Tourisme Bretagne

Un'onda bretone in Svizzera

Una destinazione iconica in Francia: la Bretagna è nota per la sua natura selvaggia, le spiagge turchesi, la pioggerellina fine e, naturalmente, il famoso Kouign-amann. Da sempre amata dai romandi, la regione è ancora una meta da non perdere nella Svizzera tedesca. Con una nuova visione del marchio, Tourisme Bretagne vuole posizionarsi in modo chiaro in questa regione, puntando sullo sport, sul turismo lento e su esperienze indimenticabili lontano dall'alta stagione. A tal fine, Tourisme Bretagne ha collaborato con furrerhugi.

furrerhugi ha sviluppato una strategia mediatica personalizzata per il mercato svizzero di lingua tedesca, con particolare attenzione agli sport di scivolamento che stanno particolarmente a cuore agli svizzeri. Solo in versione bretone, con una buona dose di brezza marina: surf, vela, stand-up paddle, kitesurf... il tutto con il vento salato tra i capelli.

Per il grande pubblico
furrerhugi ha inserito contenuti nei media della Svizzera tedesca e ha organizzato un viaggio mediatico con il giornale Coop. Il risultato: un'autentica visibilità, ancorata alla stagione, e una Bretagna che sorprende e brilla al di là delle tipiche immagini estive.

Per i surfisti
Un gruppo target fondamentale: giovani appassionati di sport alla ricerca di esperienze fuori dai sentieri battuti. furrerhugi ha fatto incontrare Tourisme Bretagne con l'associazione svizzera di surfisti Waveup, tra gli altri. Il risultato è stato un viaggio in Bretagna con Pascal Brotzer, fondatore di Waveup, accompagnato dal fotografo e appassionato di surf Phil Bucher.

Hanno trascorso una settimana lungo la costa della Bretagna in autunno, incontrando la gente del posto e registrando le loro avventure sui loro canali personali e sulle piattaforme di social media di Waveup. Il risultato sono immagini piene di sale, vita e autenticità: storie di una Bretagna che non ci si aspetta.

----

• [Esercizi da svolgere]:
1. Riscrivi la parte del brano sulla Bretagna che comincia con le parole contenenti "Per il grande" e finisce con "tipiche immagini estive.", rinominando "grande pubblico" in "pubblico generale".
2. Secondo il brano sulla Bretagna, di quale associazione svizzera di surfisti è fondatore Pascal Brotzer? Rispondi per favore con il solo nome.
Per svolgere il lavoro non occorre consultare l'elenco.

• [Materiale di riferimento]:
----

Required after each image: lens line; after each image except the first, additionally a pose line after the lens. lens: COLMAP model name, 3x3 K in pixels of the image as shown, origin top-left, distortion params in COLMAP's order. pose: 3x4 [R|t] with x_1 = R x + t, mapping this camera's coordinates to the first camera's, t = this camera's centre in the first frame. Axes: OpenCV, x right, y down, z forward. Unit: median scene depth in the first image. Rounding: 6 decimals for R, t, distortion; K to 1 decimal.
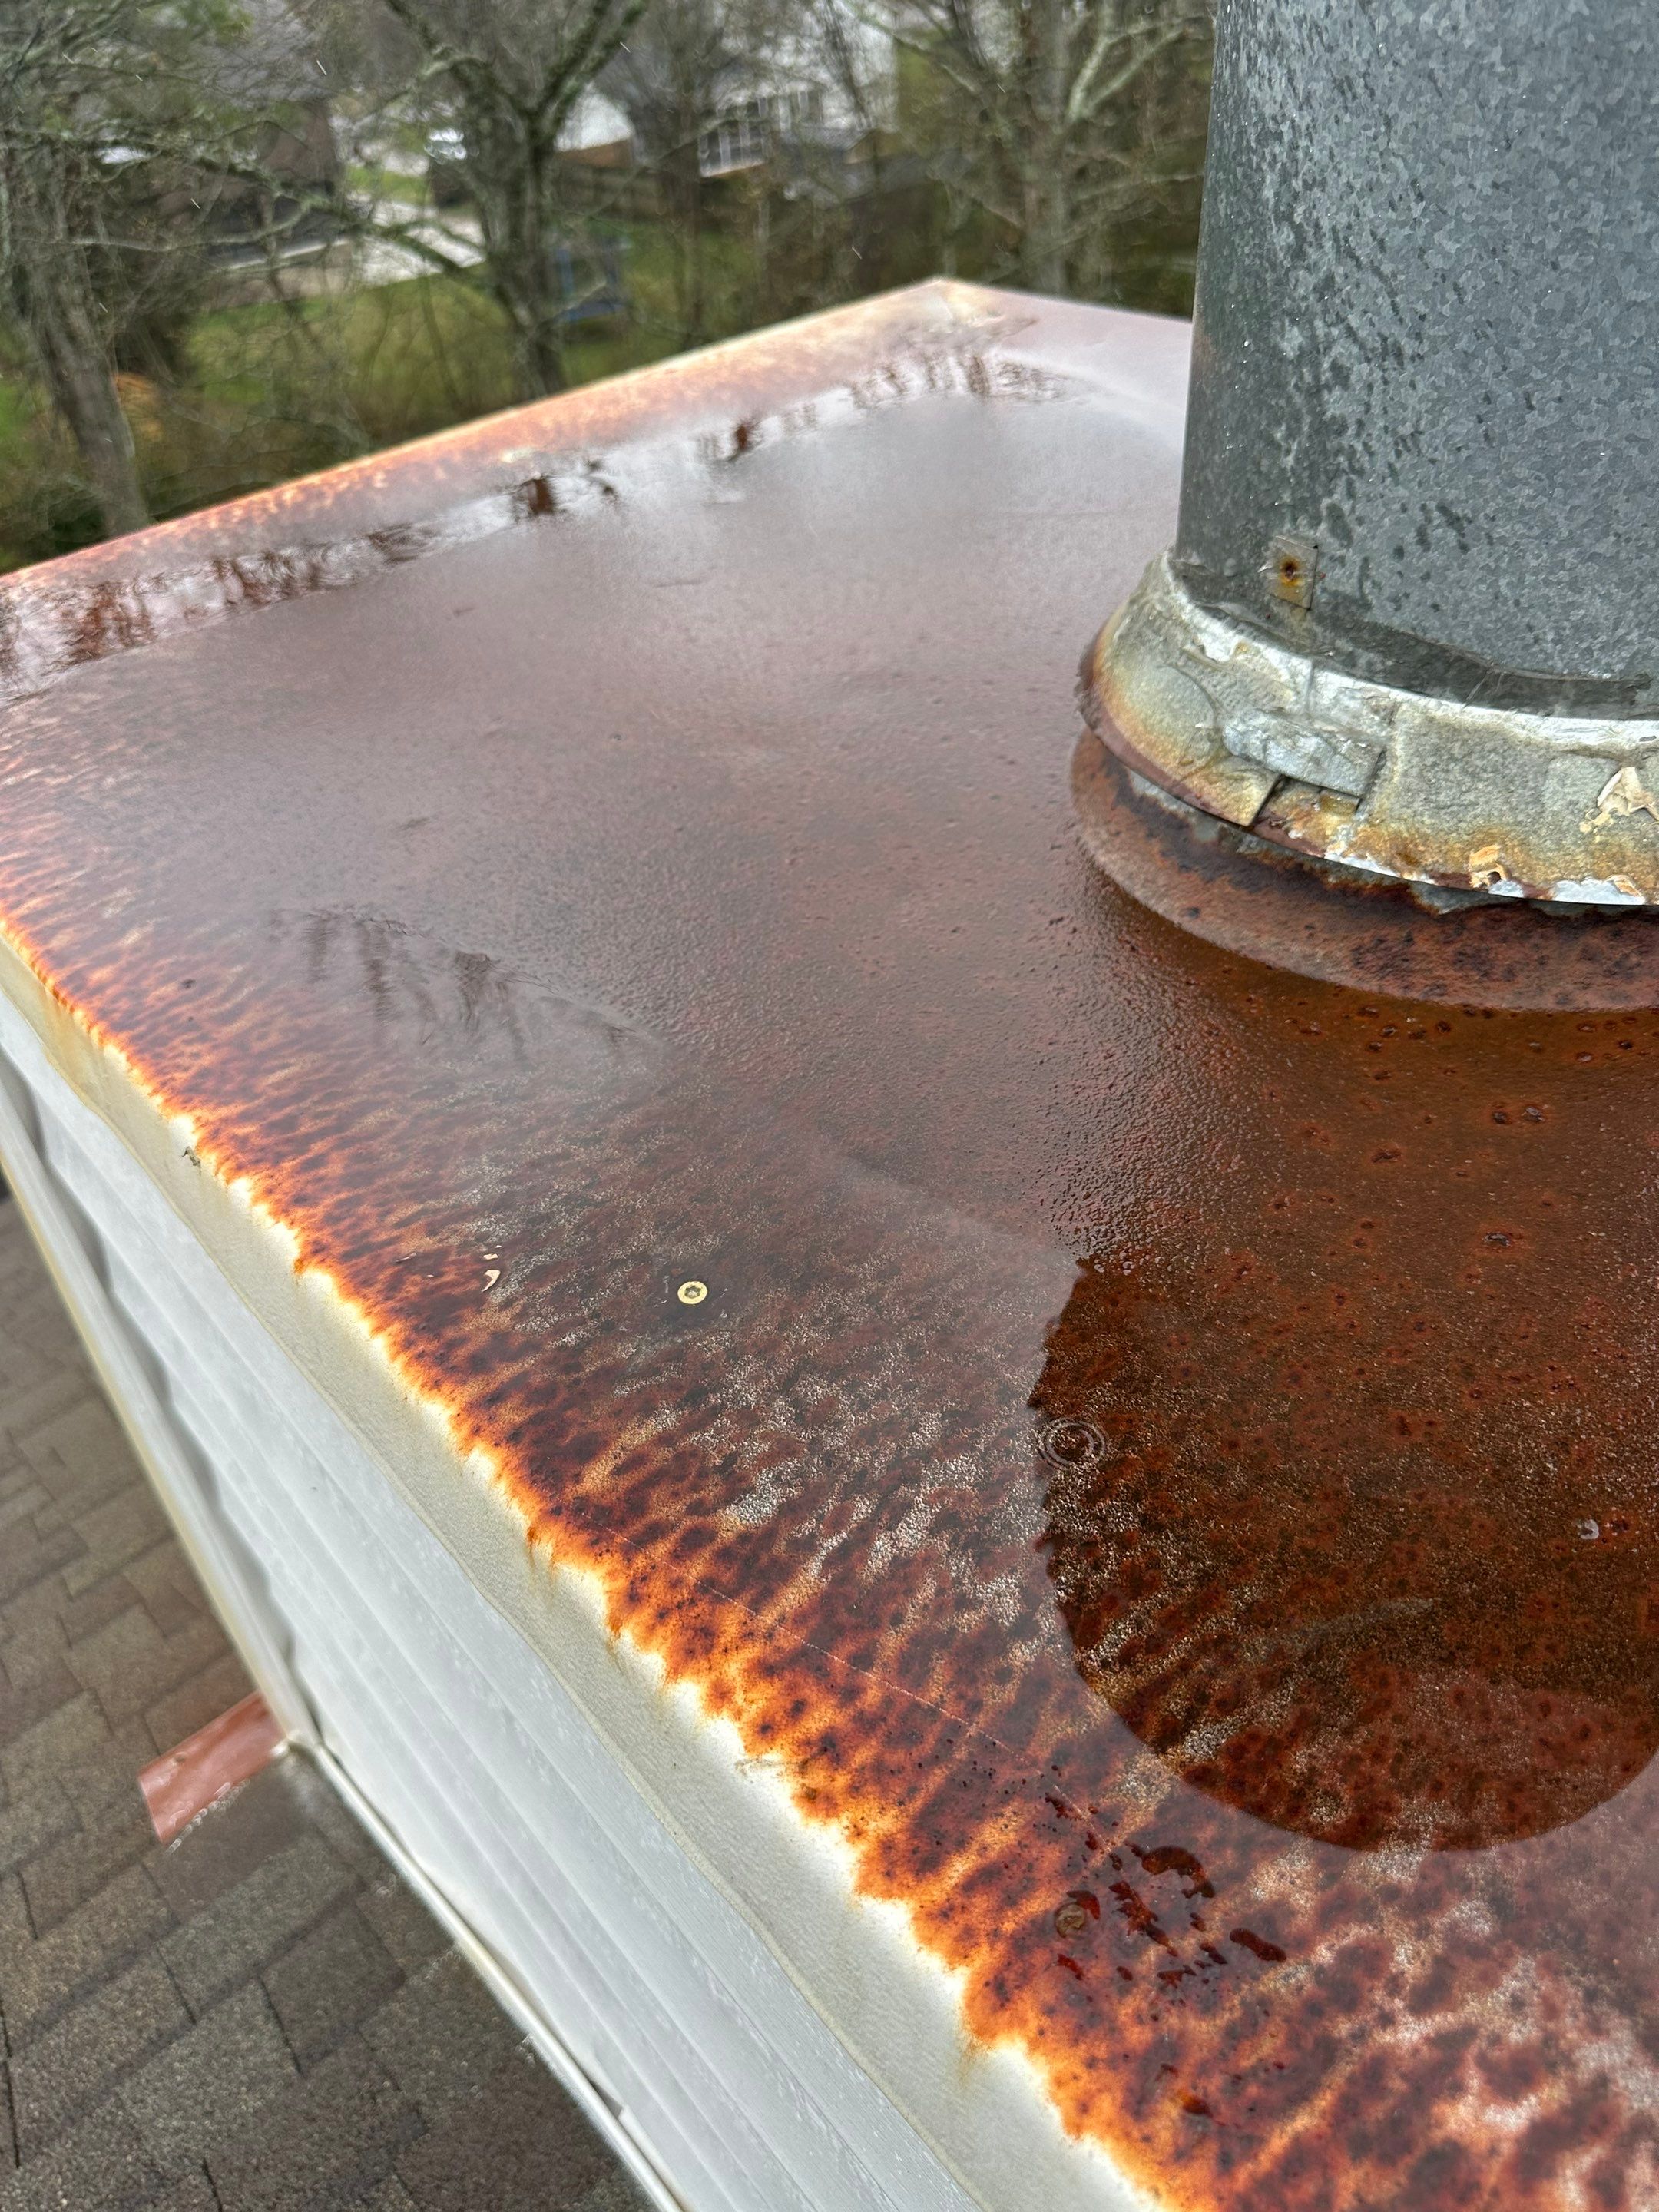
lens RADIAL K [[1612.3, 0, 829.5], [0, 1612.3, 1106.0], [0, 0, 1]] dist [0.001046, -0.016646]
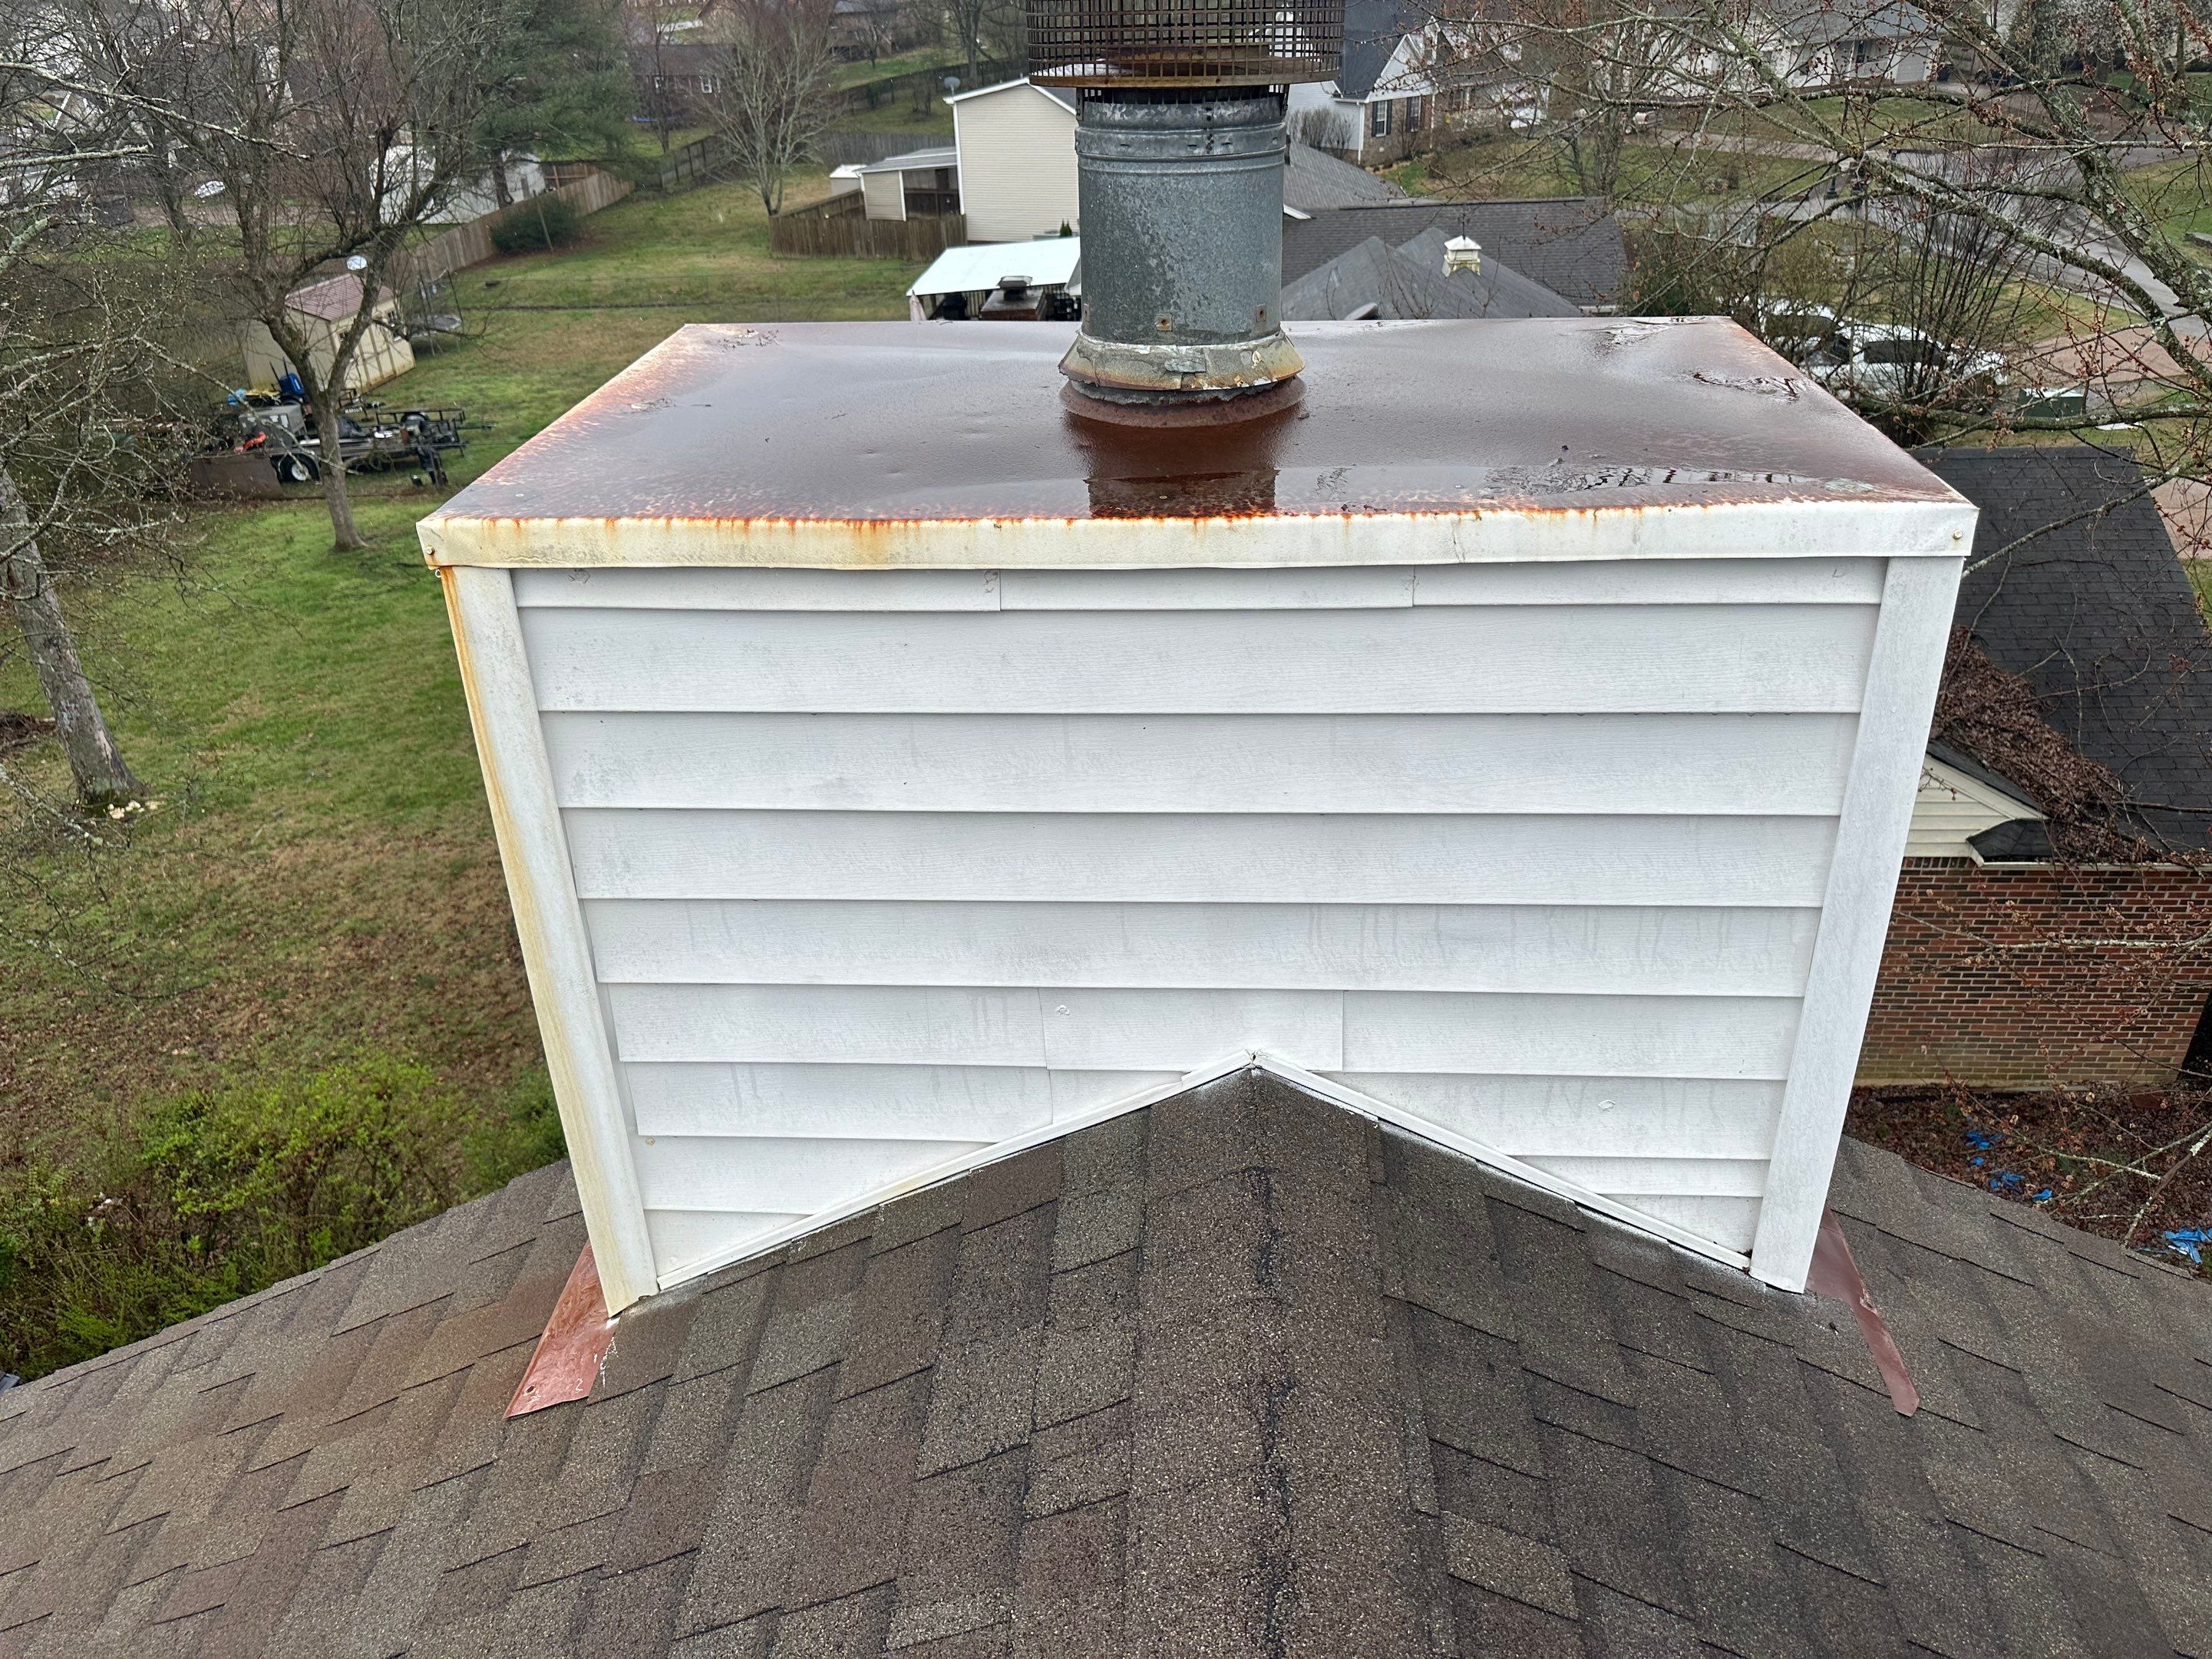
lens RADIAL K [[1545.8, 0, 1143.9], [0, 1545.8, 891.8], [0, 0, 1]] dist [0.062679, -0.125067]
pose [[0.688365, -0.330474, 0.645709, -2.622200], [0.433612, 0.901099, -0.001074, 0.881552], [-0.581493, 0.280726, 0.763583, -1.423118]]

----

• [Soluzioni degli esercizi]:
1.
Per il pubblico generale
furrerhugi ha inserito contenuti nei media della Svizzera tedesca e ha organizzato un viaggio mediatico con il giornale Coop. Il risultato: un'autentica visibilità, ancorata alla stagione, e una Bretagna che sorprende e brilla al di là delle tipiche immagini estive.

2. Waveup.